### [The problem]
Reproduce every line of text in the items below, without changing a word or character. Leave out the picture markers.

### [Dataset records]
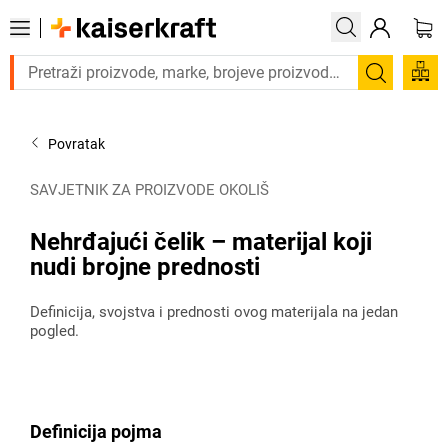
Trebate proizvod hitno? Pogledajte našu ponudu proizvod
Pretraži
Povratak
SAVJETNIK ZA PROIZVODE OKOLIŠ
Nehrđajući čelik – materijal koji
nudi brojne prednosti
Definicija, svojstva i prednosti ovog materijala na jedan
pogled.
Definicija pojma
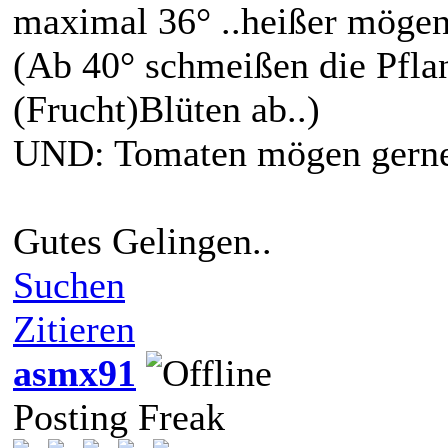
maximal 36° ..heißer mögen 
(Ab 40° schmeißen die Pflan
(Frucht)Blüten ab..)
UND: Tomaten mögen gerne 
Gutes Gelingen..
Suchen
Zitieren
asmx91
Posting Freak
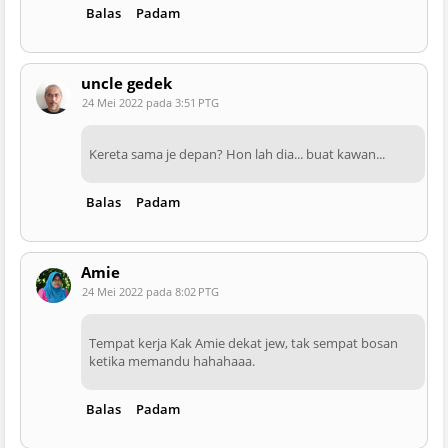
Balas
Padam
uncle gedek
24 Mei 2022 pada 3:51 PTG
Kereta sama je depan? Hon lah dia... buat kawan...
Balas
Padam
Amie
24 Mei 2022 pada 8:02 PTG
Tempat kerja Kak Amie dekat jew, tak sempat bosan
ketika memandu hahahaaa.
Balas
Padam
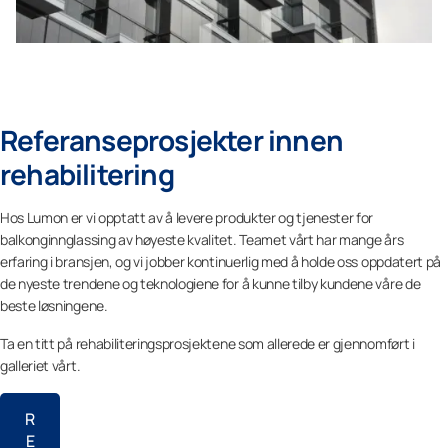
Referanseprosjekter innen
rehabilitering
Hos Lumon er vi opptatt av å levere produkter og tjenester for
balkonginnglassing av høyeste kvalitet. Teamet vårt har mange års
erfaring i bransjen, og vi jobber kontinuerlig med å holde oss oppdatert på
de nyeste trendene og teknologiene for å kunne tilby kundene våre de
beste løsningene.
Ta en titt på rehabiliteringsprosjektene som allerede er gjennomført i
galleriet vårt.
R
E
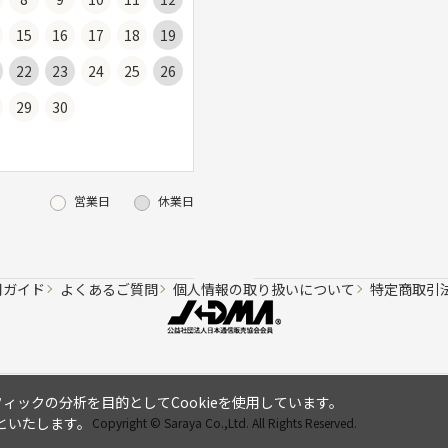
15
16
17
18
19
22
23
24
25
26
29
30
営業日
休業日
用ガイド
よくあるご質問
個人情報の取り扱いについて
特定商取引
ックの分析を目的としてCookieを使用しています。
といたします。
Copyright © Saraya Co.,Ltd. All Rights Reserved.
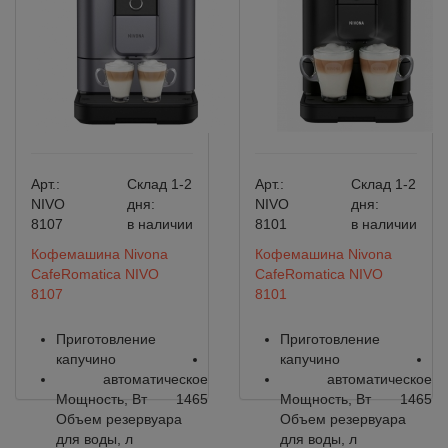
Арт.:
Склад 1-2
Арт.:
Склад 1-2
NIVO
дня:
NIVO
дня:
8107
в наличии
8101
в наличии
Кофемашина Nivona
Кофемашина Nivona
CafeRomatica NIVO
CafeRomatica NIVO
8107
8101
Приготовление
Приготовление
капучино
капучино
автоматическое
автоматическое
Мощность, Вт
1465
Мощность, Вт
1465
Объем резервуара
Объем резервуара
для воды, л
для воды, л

### [Solution]
Trebate proizvod hitno? Pogledajte našu ponudu proizvod
Pretraži
Povratak
SAVJETNIK ZA PROIZVODE OKOLIŠ
Nehrđajući čelik – materijal koji
nudi brojne prednosti
Definicija, svojstva i prednosti ovog materijala na jedan
pogled.
Definicija pojma
maximal 36° ..heißer mögen 
(Ab 40° schmeißen die Pflan
(Frucht)Blüten ab..)
UND: Tomaten mögen gerne 
Gutes Gelingen..
Suchen
Zitieren
asmx91
Posting Freak
Balas
Padam
uncle gedek
24 Mei 2022 pada 3:51 PTG
Kereta sama je depan? Hon lah dia... buat kawan...
Balas
Padam
Amie
24 Mei 2022 pada 8:02 PTG
Tempat kerja Kak Amie dekat jew, tak sempat bosan
ketika memandu hahahaaa.
Balas
Padam
Referanseprosjekter innen
rehabilitering
Hos Lumon er vi opptatt av å levere produkter og tjenester for
balkonginnglassing av høyeste kvalitet. Teamet vårt har mange års
erfaring i bransjen, og vi jobber kontinuerlig med å holde oss oppdatert på
de nyeste trendene og teknologiene for å kunne tilby kundene våre de
beste løsningene.
Ta en titt på rehabiliteringsprosjektene som allerede er gjennomført i
galleriet vårt.
R
E
15
16
17
18
19
22
23
24
25
26
29
30
営業日
休業日
用ガイド
よくあるご質問
個人情報の取り扱いについて
特定商取引
ックの分析を目的としてCookieを使用しています。
といたします。
Copyright © Saraya Co.,Ltd. All Rights Reserved.
Арт.:
Склад 1-2
Арт.:
Склад 1-2
NIVO
дня:
NIVO
дня:
8107
в наличии
8101
в наличии
Кофемашина Nivona
Кофемашина Nivona
CafeRomatica NIVO
CafeRomatica NIVO
8107
8101
Приготовление
Приготовление
капучино
капучино
автоматическое
автоматическое
Мощность, Вт
1465
Мощность, Вт
1465
Объем резервуара
Объем резервуара
для воды, л
для воды, л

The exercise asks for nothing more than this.